*Ausgewählter Text*.
=======

Zum Umstand, dass ihre Integration in einem Zeitraum entstanden sei, in dem sie sich ihres unsicheren Aufenthalts bewusst sein hätte müssen führt die Bw aus, dass sie gegen die erstinstanzlich negative Asylentscheidung rechtzeitig berufen habe und sie nicht von vorne herein davon auszugehen gehabt habe, dass auch das Berufungsverfahren negativ ausfallen werde.

 

Ihr Sohn sei in Österreich geboren und mit der deutschen Sprache aufgewachsen. Sobald ihr Sohn den Kindergarten besuche, werde die Bw wieder einer Beschäftigung nachgehen.

 

Aufgrund ihres Privat- und Familienlebens in Österreich hätte kein Rückkehrverbot gegen die Bw erlassen werden dürfen.

 

3.1. Mit Bescheid vom 14. Juni 2011 hat der Sicherheitsdirektor von Oberösterreich der Berufung der Bw keine Folge geleistet und den angefochtenen Bescheid gemäß § 66 Abs. 4 AVG iVm. § 62 Abs. 1 sowie § 60 Abs. 2 und §§ 63 und 66 FPG in der damals geltenden Fassung bestätigt.

 

3.2. Mit Bescheid vom 25. August 2011, GZ-BMI-1040410/0001-II/3/2011, hat die Bundesministerin für Inneres den Bescheid des Sicherheitsdirektors von Oberösterreich vom 14. Juni 2011 von Amts wegen für nichtig erklärt und sich bei der Entscheidung auf § 68 Abs. 4 Z. 1 AVG gestützt.

=======

*Angezeigte Daten*.
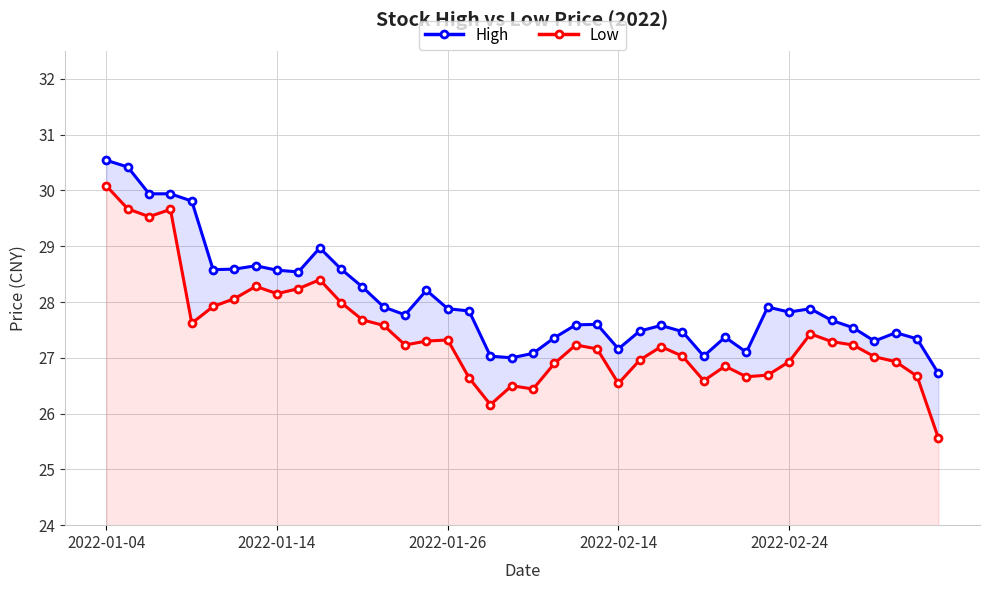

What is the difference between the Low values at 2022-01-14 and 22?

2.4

=======

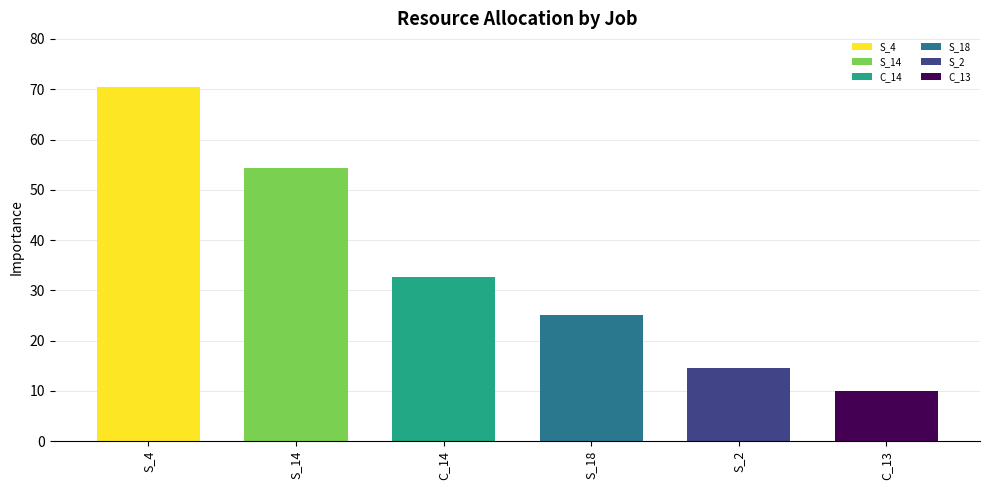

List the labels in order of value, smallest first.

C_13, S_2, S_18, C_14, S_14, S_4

=======

*Aufgaben*.
1. Beantworte zum Auszug zum Rückkehrverbot folgende Fragen:
(a) In welchem Land ist der Sohn der Bw geboren?
(b) An welchem Datum erging der Bescheid, mit dem der Sicherheitsdirektor von Oberösterreich der Berufung der Bw keine Folge leistete?
(c) Auf welche Bestimmung stützte sich die Bundesministerin für Inneres bei ihrer Entscheidung?
2. Tausche bitte im Auszug zum Rückkehrverbot "Oberösterreich" gegen "Niederösterreich" und gib dabei den Abschnitt wieder, der bei "Aufgrund ihres Privat- und" beginnt und bei "1 AVG gestützt." endet.

*Ergebnisse*.
1.
(a) In Österreich.
(b) Am 14. Juni 2011.
(c) Auf § 68 Abs. 4 Z. 1 AVG.

2.
Aufgrund ihres Privat- und Familienlebens in Österreich hätte kein Rückkehrverbot gegen die Bw erlassen werden dürfen.

 

3.1. Mit Bescheid vom 14. Juni 2011 hat der Sicherheitsdirektor von Niederösterreich der Berufung der Bw keine Folge geleistet und den angefochtenen Bescheid gemäß § 66 Abs. 4 AVG iVm. § 62 Abs. 1 sowie § 60 Abs. 2 und §§ 63 und 66 FPG in der damals geltenden Fassung bestätigt.

 

3.2. Mit Bescheid vom 25. August 2011, GZ-BMI-1040410/0001-II/3/2011, hat die Bundesministerin für Inneres den Bescheid des Sicherheitsdirektors von Niederösterreich vom 14. Juni 2011 von Amts wegen für nichtig erklärt und sich bei der Entscheidung auf § 68 Abs. 4 Z. 1 AVG gestützt.